THE TASK:
Return each line of text from the entries below that contains the word "medición".

Entries from a dataset
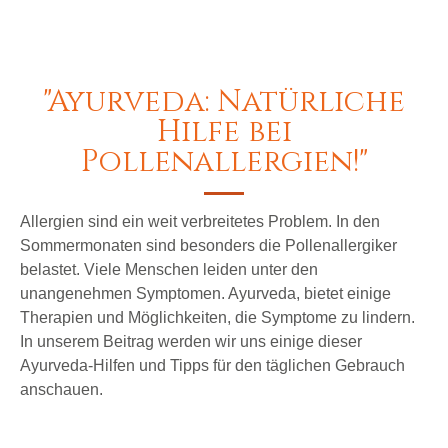
"Ayurveda: Natürliche
Hilfe bei
Pollenallergien!"
Allergien sind ein weit verbreitetes Problem. In den
Sommermonaten sind besonders die Pollenallergiker
belastet. Viele Menschen leiden unter den
unangenehmen Symptomen. Ayurveda, bietet einige
Therapien und Möglichkeiten, die Symptome zu lindern.
In unserem Beitrag werden wir uns einige dieser
Ayurveda-Hilfen und Tipps für den täglichen Gebrauch
anschauen.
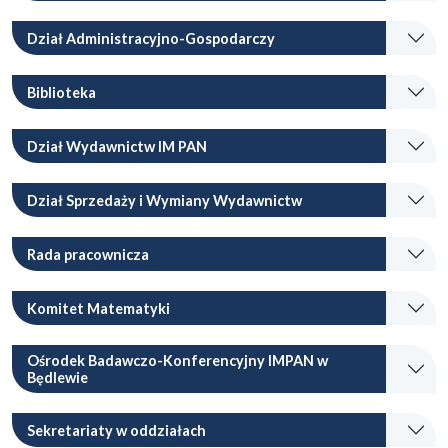
Dział Administracyjno-Gospodarczy
Biblioteka
Dział Wydawnictw IM PAN
Dział Sprzedaży i Wymiany Wydawnictw
Rada pracownicza
Komitet Matematyki
Ośrodek Badawczo-Konferencyjny IMPAN w
Będlewie
Sekretariaty w oddziałach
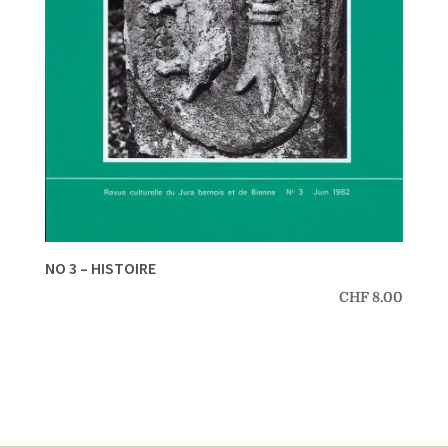
NO 3 – HISTOIRE
CHF
8.00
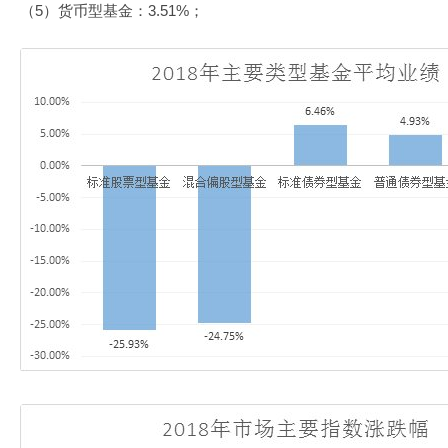
（5）货币型基金：3.51%；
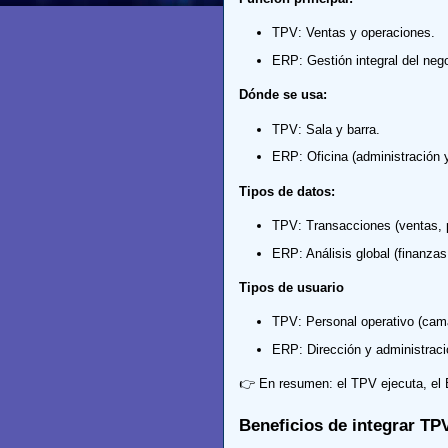
TPV: Ventas y operaciones.
ERP: Gestión integral del nego
Dónde se usa:
TPV: Sala y barra.
ERP: Oficina (administración y
Tipos de datos:
TPV: Transacciones (ventas, 
ERP: Análisis global (finanzas,
Tipos de usuario
TPV: Personal operativo (cama
ERP: Dirección y administraci
👉 En resumen: el TPV ejecuta, el 
Beneficios de integrar TP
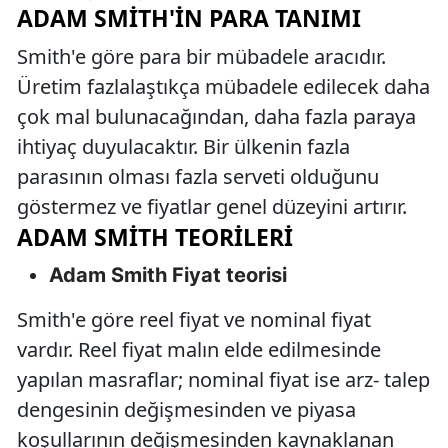
ADAM SMITH'IN PARA TANIMI
Smith'e göre para bir mübadele aracıdır.
Üretim fazlalaştıkça mübadele edilecek daha
çok mal bulunacağından, daha fazla paraya
ihtiyaç duyulacaktır. Bir ülkenin fazla
parasının olması fazla serveti olduğunu
göstermez ve fiyatlar genel düzeyini artırır.
ADAM SMITH TEORILERI
Adam Smith Fiyat teorisi
Smith'e göre reel fiyat ve nominal fiyat
vardır. Reel fiyat malın elde edilmesinde
yapılan masraflar; nominal fiyat ise arz- talep
dengesinin değişmesinden ve piyasa
koşullarının değişmesinden kaynaklanan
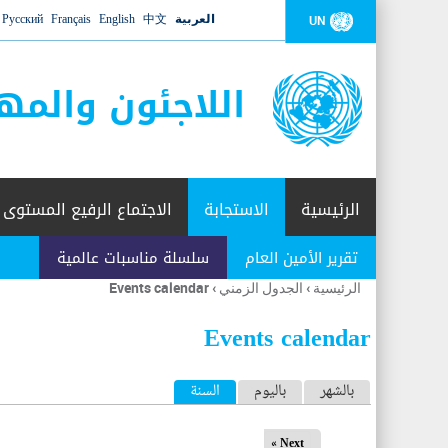
العربية
中文
English
Français
Русский
UN
اللاجئون والمه
الرئيسية
الاستجابة
الاجتماع الرفيع المستوى
تقرير الأمين العام
سلسلة مناسبات عالمية
الرئيسية
›
الجدول الزمني
›
Events calendar
أنت
هنا
Events calendar
ا
بالشهر
باليوم
السنة
(علامة التبويب النشطة)
ل
Next »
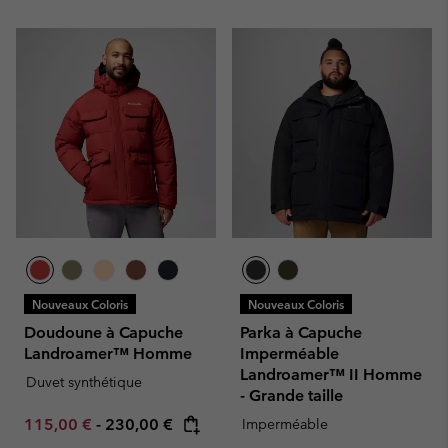
Nouveaux Coloris
Nouveaux Coloris
Doudoune à Capuche
Parka à Capuche
Landroamer™ Homme
Imperméable
Landroamer™ II Homme
Duvet synthétique
- Grande taille
Minimum sale price:
Maximum price:
115,00 €
-
230,00 €
Imperméable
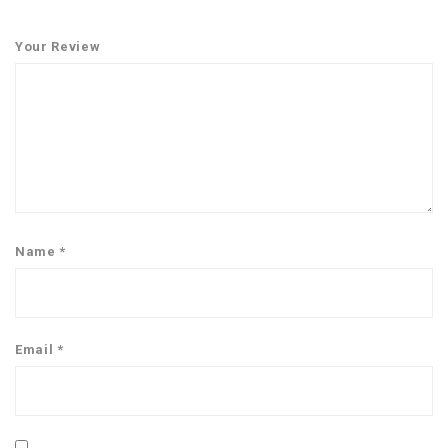
Your Review
Name
*
Email
*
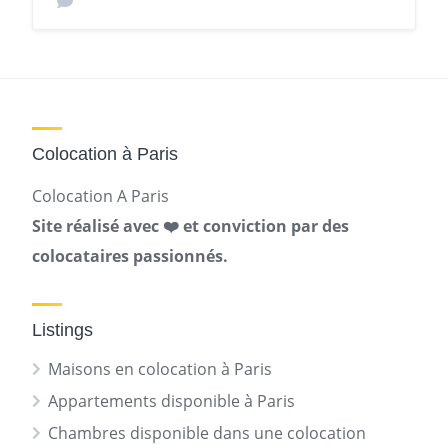
Colocation à Paris
Colocation A Paris
Site réalisé avec ❤️ et conviction par des
colocataires passionnés.
Listings
Maisons en colocation à Paris
Appartements disponible à Paris
Chambres disponible dans une colocation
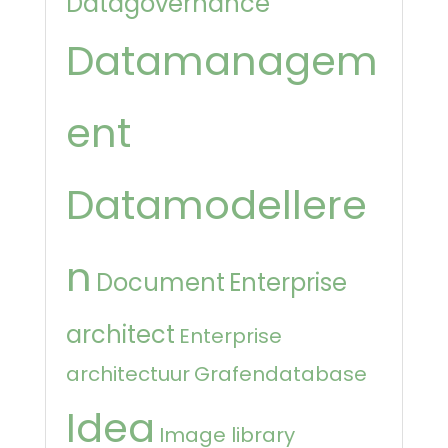
Datagovernance
Datamanagem
ent
Datamodellere
n
Document
Enterprise
architect
Enterprise
architectuur
Grafendatabase
Idea
Image library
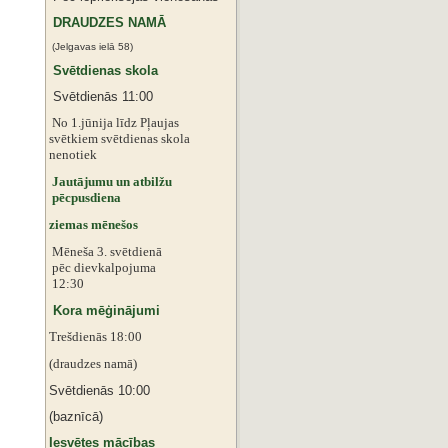
DRAUDZES NAMĀ
(Jelgavas ielā 58)
Svētdienas skola
Svētdienās 11:00
No 1.jūnija līdz Pļaujas
svētkiem
svētdienas skola
nenotiek
Jautājumu un atbilžu
pēcpusdiena
ziemas mēnešos
Mēneša 3. svētdienā
pēc dievkalpojuma
12:30
Kora mēģinājumi
Trešdienās 18:00
(draudzes namā)
Svētdienās 10:00
(baznīcā)
Iesvētes mācības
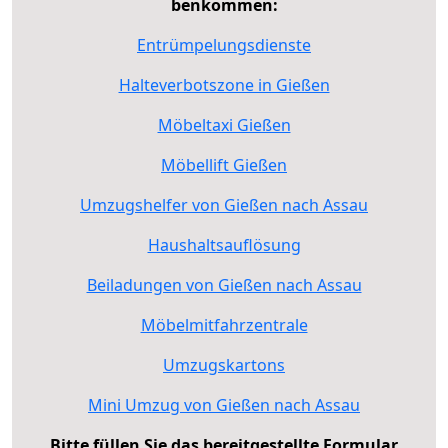
benkommen:
Entrümpelungsdienste
Halteverbotszone in Gießen
Möbeltaxi Gießen
Möbellift Gießen
Umzugshelfer von Gießen nach Assau
Haushaltsauflösung
Beiladungen von Gießen nach Assau
Möbelmitfahrzentrale
Umzugskartons
Mini Umzug von Gießen nach Assau
Bitte füllen Sie das bereitgestellte Formular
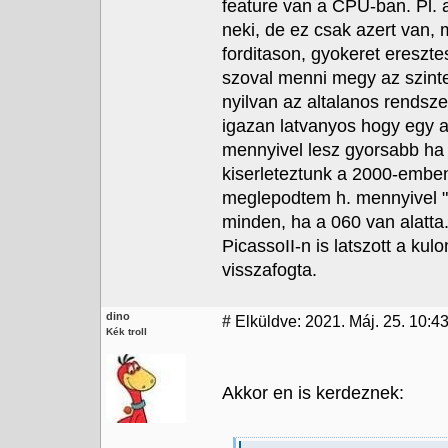
feature van a CPU-ban. Pl. a
neki, de ez csak azert van,
forditason, gyokeret ereszt
szoval menni megy az szint
nyilvan az altalanos rendsz
igazan latvanyos hogy egy 
mennyivel lesz gyorsabb ha c
kiserleteztunk a 2000-embe
meglepodtem h. mennyivel 
minden, ha a 060 van alatta
PicassoII-n is latszott a kul
visszafogta.
dino
#
Elküldve: 2021. Máj. 25. 10:43
Kék troll
Akkor en is kerdeznek:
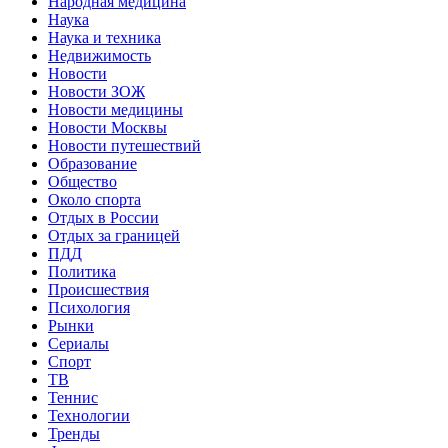
Народная медицина
Наука
Наука и техника
Недвижимость
Новости
Новости ЗОЖ
Новости медицины
Новости Москвы
Новости путешествий
Образование
Общество
Около спорта
Отдых в России
Отдых за границей
ПДД
Политика
Происшествия
Психология
Рынки
Сериалы
Спорт
ТВ
Теннис
Технологии
Тренды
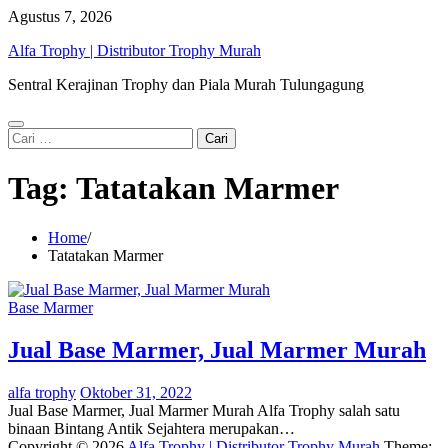
Skip
Agustus 7, 2026
to
Alfa Trophy | Distributor Trophy Murah
content
Sentral Kerajinan Trophy dan Piala Murah Tulungagung
Cari
untuk:
Tag:
Tatatakan Marmer
Home
Tatatakan Marmer
Base Marmer
Jual Base Marmer, Jual Marmer Murah
alfa trophy
Oktober 31, 2022
Jual Base Marmer, Jual Marmer Murah Alfa Trophy salah satu
binaan Bintang Antik Sejahtera merupakan…
Copyright © 2026
Alfa Trophy | Distributor Trophy Murah
Theme:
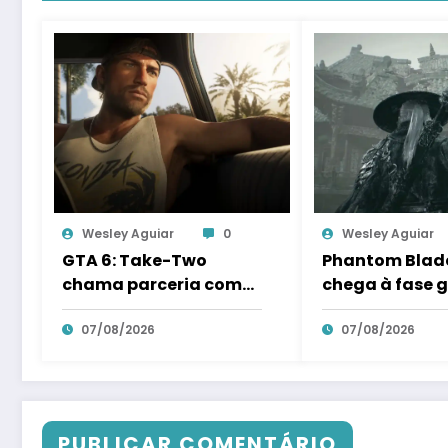
Wesley Aguiar
0
Wesley Aguiar
GTA 6: Take-Two
Phantom Blade
chama parceria com
chega à fase 
Netflix de “inovadora”
pré-venda e tr
e CEO prevê streaming
07/08/2026
11 minutos ma
07/08/2026
“comercial” em 3 anos
para 11 de ago
“surpresa” es
guardada
PUBLICAR COMENTÁRIO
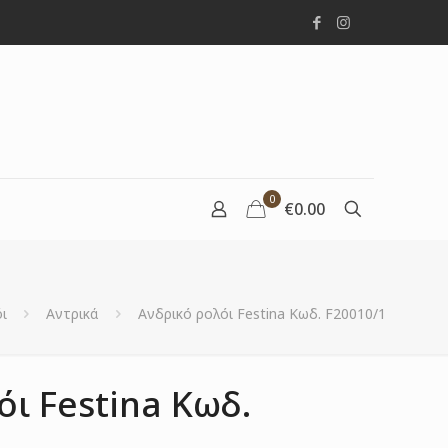
0
€0.00
ι
Αντρικά
Ανδρικό ρολόι Festina Κωδ. F20010/1
όι Festina Κωδ.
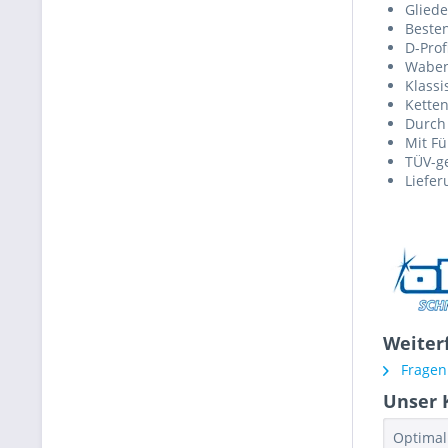
Gliede
Beste
D-Prof
Waben
Klass
Ketten
Durch
Mit F
TÜV-g
Liefer
Weiterf
Fragen 
Unser 
Optimal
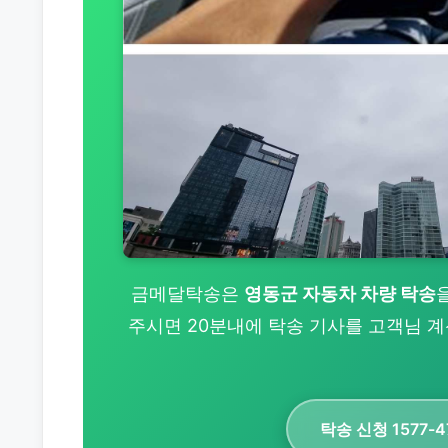
금메달탁송은
영동군 자동차 차량 탁송
을
주시면 20분내에 탁송 기사를 고객님 
탁송 신청 1577-4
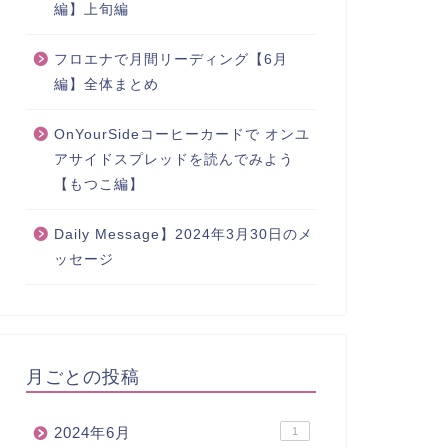
編】上旬編
フロエナで月間リーディング【6月
編】全体まとめ
OnYourSideコーヒーカードで オンユ
アサイドスプレッドを読んでみよう
【もつこ編】
Daily Message】2024年3月30日のメ
ッセージ
月ごとの投稿
2024年6月
1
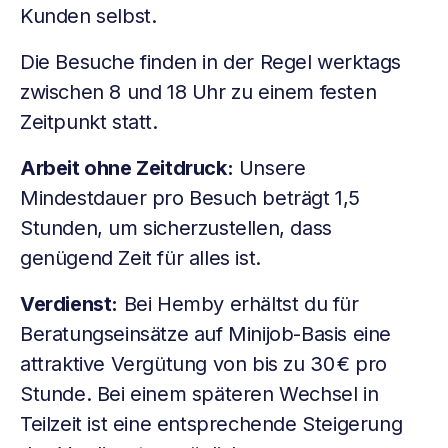
Kunden selbst.
Die Besuche finden in der Regel werktags
zwischen 8 und 18 Uhr zu einem festen
Zeitpunkt statt.
Arbeit ohne Zeitdruck:
Unsere
Mindestdauer pro Besuch beträgt 1,5
Stunden, um sicherzustellen, dass
genügend Zeit für alles ist.
Verdienst:
Bei Hemby erhältst du für
Beratungseinsätze auf Minijob-Basis eine
attraktive Vergütung von bis zu 30 € pro
Stunde. Bei einem späteren Wechsel in
Teilzeit ist eine entsprechende Steigerung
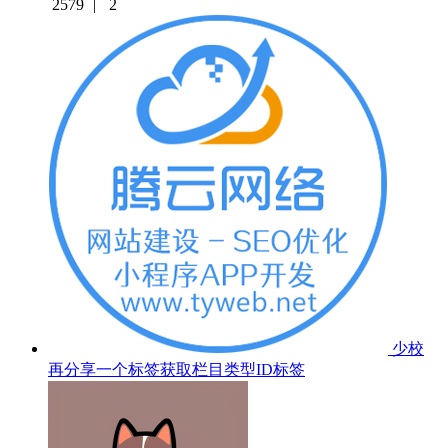
2579
|
2
少校
再分享一个标签获取栏目类型ID标签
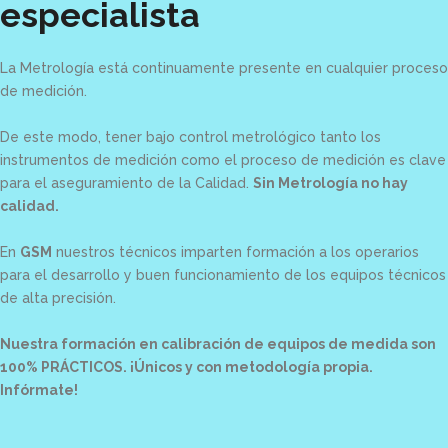
especialista
La Metrología está continuamente presente en cualquier proceso
de medición.
De este modo, tener bajo control metrológico tanto los
instrumentos de medición como el proceso de medición es clave
para el aseguramiento de la Calidad.
Sin Metrología no hay
calidad.
En
GSM
nuestros técnicos imparten formación a los operarios
para el desarrollo y buen funcionamiento de los equipos técnicos
de alta precisión.
Nuestra formación en calibración de equipos de medida
son
100% PRÁCTICOS. ¡Únicos y con metodología propia.
Infórmate!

RESULT:
de medición.
instrumentos de medición como el proceso de medición es clave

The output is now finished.